EXTRACTED TEXT:
•••••
Analysis of Western blot results for measuring mTORC1 activity

Relative optical densities of target proteins were measured with ImageJ (Version 1.53t) software, and normalized to those of β-actin, when available. The β-actin bands for some samples were oversaturated during imaging, so these were instead normalized as a ratio of P-p70S6K/p70S6K.

Visual inspection of raw data revealed non-Gaussian distribution and/or outliers in many variables, suggesting Spearman correlation analysis. All clinical variables were then examined in a correlation matrix without preregistered hypothesis testing.

Univariate and multivariate statistical analysis

Spearman correlation or association analysis was performed to understand the linking of the multiple clinical parameters. A univariate t-test was performed for ketamine response as outcome variable. P-value <0.05 was considered for statistical significance.
•••••
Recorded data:
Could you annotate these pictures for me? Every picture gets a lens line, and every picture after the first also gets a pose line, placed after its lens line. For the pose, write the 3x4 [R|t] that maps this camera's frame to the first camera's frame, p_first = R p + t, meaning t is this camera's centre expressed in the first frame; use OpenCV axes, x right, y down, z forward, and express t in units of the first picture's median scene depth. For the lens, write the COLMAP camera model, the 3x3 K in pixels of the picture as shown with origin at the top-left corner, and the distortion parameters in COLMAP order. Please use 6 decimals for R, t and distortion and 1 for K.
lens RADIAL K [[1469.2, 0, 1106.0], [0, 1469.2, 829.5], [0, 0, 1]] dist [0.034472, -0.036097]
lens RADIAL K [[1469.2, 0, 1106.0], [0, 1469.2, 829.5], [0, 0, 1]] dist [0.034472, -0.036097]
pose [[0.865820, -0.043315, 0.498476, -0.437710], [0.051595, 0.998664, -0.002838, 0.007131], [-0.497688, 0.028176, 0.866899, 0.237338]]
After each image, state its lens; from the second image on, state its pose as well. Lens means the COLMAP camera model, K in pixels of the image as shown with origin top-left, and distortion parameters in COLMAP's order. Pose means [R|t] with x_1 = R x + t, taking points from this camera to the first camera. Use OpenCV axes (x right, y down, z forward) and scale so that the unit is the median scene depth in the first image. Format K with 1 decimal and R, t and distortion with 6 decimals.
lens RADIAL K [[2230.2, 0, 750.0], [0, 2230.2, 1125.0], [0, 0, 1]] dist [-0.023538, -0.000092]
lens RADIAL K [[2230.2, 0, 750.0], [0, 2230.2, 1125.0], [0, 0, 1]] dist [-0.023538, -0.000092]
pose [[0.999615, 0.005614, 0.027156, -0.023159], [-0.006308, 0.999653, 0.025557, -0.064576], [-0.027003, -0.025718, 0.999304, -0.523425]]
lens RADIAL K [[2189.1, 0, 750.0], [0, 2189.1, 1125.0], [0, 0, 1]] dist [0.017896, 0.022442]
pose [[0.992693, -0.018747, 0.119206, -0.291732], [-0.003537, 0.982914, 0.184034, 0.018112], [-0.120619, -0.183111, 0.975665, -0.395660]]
•••••
TASKS:
- A) Reproduce everything in the methods text from "Analysis of Western" down to "preregistered hypothesis testing.".
- B) Decide whether each statement agrees with the methods text, answering yes or no and quoting the words that settle it: (i) Relative optical densities were measured with ImageJ version 1.53t. (ii) A P-value below 0.01 was required for statistical significance. (iii) The correlation matrix of clinical variables was examined with preregistered hypothesis testing.
- C) According to the methods text, what was the outcome variable for the univariate t-test?

SOLUTIONS TO EACH TASK:
- A)
Analysis of Western blot results for measuring mTORC1 activity

Relative optical densities of target proteins were measured with ImageJ (Version 1.53t) software, and normalized to those of β-actin, when available. The β-actin bands for some samples were oversaturated during imaging, so these were instead normalized as a ratio of P-p70S6K/p70S6K.

Visual inspection of raw data revealed non-Gaussian distribution and/or outliers in many variables, suggesting Spearman correlation analysis. All clinical variables were then examined in a correlation matrix without preregistered hypothesis testing.

- B)
(i) Yes: "Relative optical densities of target proteins were measured with ImageJ (Version 1.53t) software"
(ii) No: "P-value <0.05 was considered for statistical significance."
(iii) No: "All clinical variables were then examined in a correlation matrix without preregistered hypothesis testing."

- C) Ketamine response.